I struggle with the repeated requests for time on every device, not wanting to sound like an old curmudgeon, and wanting them to live in the same world as their peers. And I also tire of managing all these requests. Managing the technological tools that are supposed to make our lives manageable and easier end up making them more complicated and draining.
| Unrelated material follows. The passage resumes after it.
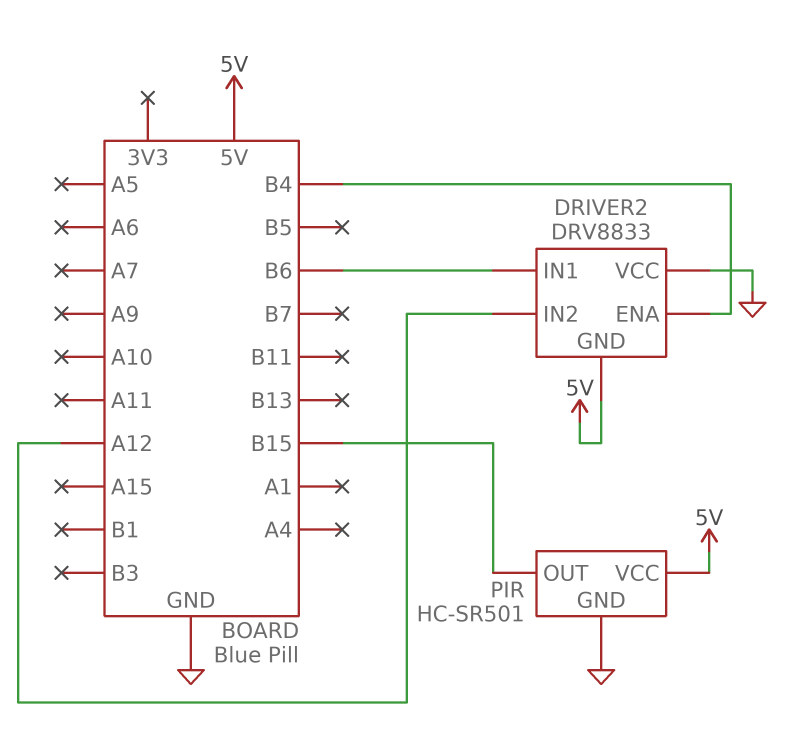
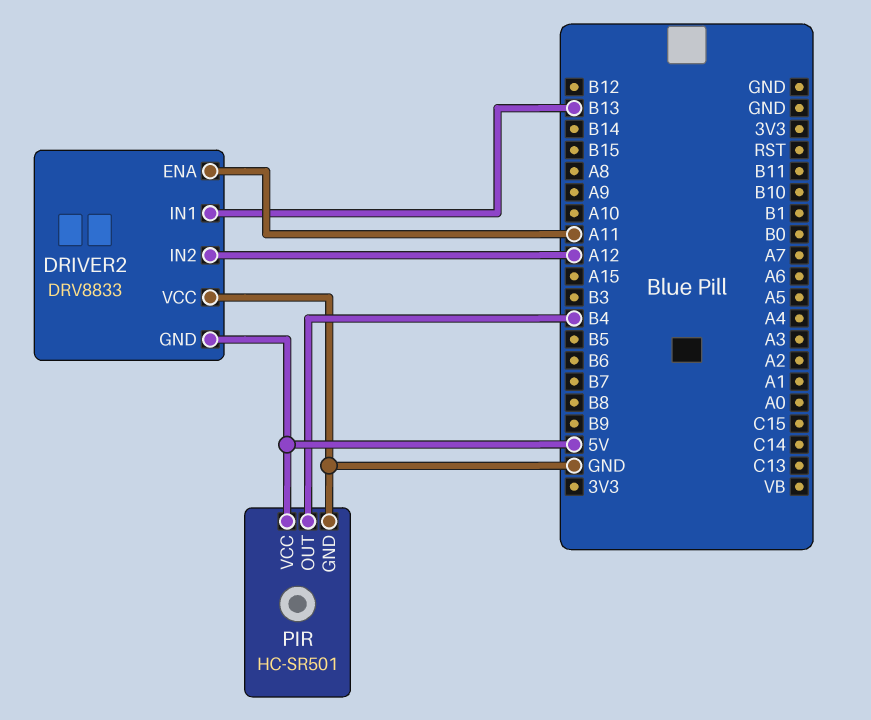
DRIVER2 pin ENA: B4 -> A11
DRIVER2 pin IN1: B6 -> B13
PIR pin OUT: B15 -> B4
This past weekend, I asked the kids if they wanted to camp out in the backyard with me—something we’d done together for several years now. They declined, citing that they were tired from having early school days and wanting the comfort of their beds. I said I understood, but I was sad, and I told them so. I told them my fear was that they wanted to stay inside and have their screens before bed, which, of course, they denied. My fear is that they’re not living, they’re simply existing as slaves to the algorithms and AI. I know my parents thought this about me sitting in front of the TV, too, but it feels more invasive and malicious. Predatory, even.
Time. It’s because they wanted time, which, incidentally, is all I wanted too. But at my age, I want time with them, when they want time away from me. I know how fleeting it is. I know they’ll grow away from me anyway, and I want to soak up as much as I can. That knowledge is something only the perspective of time can provide.
I don’t have any answers for how to avoid so much device and internet management. I wish I did, though this is rhetorical and not a solicitation for advice.
Like so many things, only time will tell. We don’t know yet what the world will look like in 30 years. We don’t know what damage we’re doing, if any. Like my parents’ fear that I’d be a satanic, Madonna-worshipping sloth were (mostly) unrealized, maybe our fears for the future will turn out to be just fears.
Most likely, something between our worst fears and our greatest dreams will come true, something none of us imagined.




I think your fears are valid, Christopher, and echoed by so many parents who still have kids the same age as yours. Imagine the parents who aren't techy, who'd have no idea how to monitor. Those are the kids to worry about. Sigh... I'm glad I'm not parenting teenagers these days. I'd be lost. You're doing a great job, so keep doing that :)
Love this line: "I feel more like an internet service provider than a dad." That is exactly how it feels. I think you're right -- as our kids grow, the future will be some in between place we can't imagine right now.